# EXTRACTED DATA
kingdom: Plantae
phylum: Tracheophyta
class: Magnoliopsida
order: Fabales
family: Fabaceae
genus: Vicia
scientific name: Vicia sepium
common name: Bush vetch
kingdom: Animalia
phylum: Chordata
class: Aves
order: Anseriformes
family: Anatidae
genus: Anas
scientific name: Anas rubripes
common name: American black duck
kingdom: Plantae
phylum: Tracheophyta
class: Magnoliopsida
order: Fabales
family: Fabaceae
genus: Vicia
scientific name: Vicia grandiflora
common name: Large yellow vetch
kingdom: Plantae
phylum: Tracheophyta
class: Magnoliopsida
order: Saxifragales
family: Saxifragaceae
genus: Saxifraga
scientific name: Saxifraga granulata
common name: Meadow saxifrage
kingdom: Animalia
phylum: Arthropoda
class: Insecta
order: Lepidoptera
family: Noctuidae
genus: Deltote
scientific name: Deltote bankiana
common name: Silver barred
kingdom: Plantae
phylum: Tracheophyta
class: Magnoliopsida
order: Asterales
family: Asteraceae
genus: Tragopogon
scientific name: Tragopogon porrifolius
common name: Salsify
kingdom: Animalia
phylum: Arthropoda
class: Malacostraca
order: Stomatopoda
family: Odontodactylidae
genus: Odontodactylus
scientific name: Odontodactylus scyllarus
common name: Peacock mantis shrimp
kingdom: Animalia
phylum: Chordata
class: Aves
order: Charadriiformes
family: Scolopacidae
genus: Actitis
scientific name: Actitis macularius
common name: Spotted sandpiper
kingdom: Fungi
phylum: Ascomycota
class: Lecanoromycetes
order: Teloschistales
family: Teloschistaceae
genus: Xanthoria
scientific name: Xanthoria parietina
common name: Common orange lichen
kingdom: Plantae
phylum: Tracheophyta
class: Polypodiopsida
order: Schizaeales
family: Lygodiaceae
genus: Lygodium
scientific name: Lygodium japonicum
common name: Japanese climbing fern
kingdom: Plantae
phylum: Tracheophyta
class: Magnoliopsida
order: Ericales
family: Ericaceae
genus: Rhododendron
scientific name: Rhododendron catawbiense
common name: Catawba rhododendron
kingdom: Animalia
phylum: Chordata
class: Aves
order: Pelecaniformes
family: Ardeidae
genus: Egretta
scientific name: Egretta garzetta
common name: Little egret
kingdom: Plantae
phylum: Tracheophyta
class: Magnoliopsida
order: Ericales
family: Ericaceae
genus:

# AIM
Convert every line of the listing above into a numbered list, omitting any blank lines.

# OUTPUT OF THE EXERCISE
1. kingdom: Plantae
2. phylum: Tracheophyta
3. class: Magnoliopsida
4. order: Fabales
5. family: Fabaceae
6. genus: Vicia
7. scientific name: Vicia sepium
8. common name: Bush vetch
9. kingdom: Animalia
10. phylum: Chordata
11. class: Aves
12. order: Anseriformes
13. family: Anatidae
14. genus: Anas
15. scientific name: Anas rubripes
16. common name: American black duck
17. kingdom: Plantae
18. phylum: Tracheophyta
19. class: Magnoliopsida
20. order: Fabales
21. family: Fabaceae
22. genus: Vicia
23. scientific name: Vicia grandiflora
24. common name: Large yellow vetch
25. kingdom: Plantae
26. phylum: Tracheophyta
27. class: Magnoliopsida
28. order: Saxifragales
29. family: Saxifragaceae
30. genus: Saxifraga
31. scientific name: Saxifraga granulata
32. common name: Meadow saxifrage
33. kingdom: Animalia
34. phylum: Arthropoda
35. class: Insecta
36. order: Lepidoptera
37. family: Noctuidae
38. genus: Deltote
39. scientific name: Deltote bankiana
40. common name: Silver barred
41. kingdom: Plantae
42. phylum: Tracheophyta
43. class: Magnoliopsida
44. order: Asterales
45. family: Asteraceae
46. genus: Tragopogon
47. scientific name: Tragopogon porrifolius
48. common name: Salsify
49. kingdom: Animalia
50. phylum: Arthropoda
51. class: Malacostraca
52. order: Stomatopoda
53. family: Odontodactylidae
54. genus: Odontodactylus
55. scientific name: Odontodactylus scyllarus
56. common name: Peacock mantis shrimp
57. kingdom: Animalia
58. phylum: Chordata
59. class: Aves
60. order: Charadriiformes
61. family: Scolopacidae
62. genus: Actitis
63. scientific name: Actitis macularius
64. common name: Spotted sandpiper
65. kingdom: Fungi
66. phylum: Ascomycota
67. class: Lecanoromycetes
68. order: Teloschistales
69. family: Teloschistaceae
70. genus: Xanthoria
71. scientific name: Xanthoria parietina
72. common name: Common orange lichen
73. kingdom: Plantae
74. phylum: Tracheophyta
75. class: Polypodiopsida
76. order: Schizaeales
77. family: Lygodiaceae
78. genus: Lygodium
79. scientific name: Lygodium japonicum
80. common name: Japanese climbing fern
81. kingdom: Plantae
82. phylum: Tracheophyta
83. class: Magnoliopsida
84. order: Ericales
85. family: Ericaceae
86. genus: Rhododendron
87. scientific name: Rhododendron catawbiense
88. common name: Catawba rhododendron
89. kingdom: Animalia
90. phylum: Chordata
91. class: Aves
92. order: Pelecaniformes
93. family: Ardeidae
94. genus: Egretta
95. scientific name: Egretta garzetta
96. common name: Little egret
97. kingdom: Plantae
98. phylum: Tracheophyta
99. class: Magnoliopsida
100. order: Ericales
101. family: Ericaceae
102. genus:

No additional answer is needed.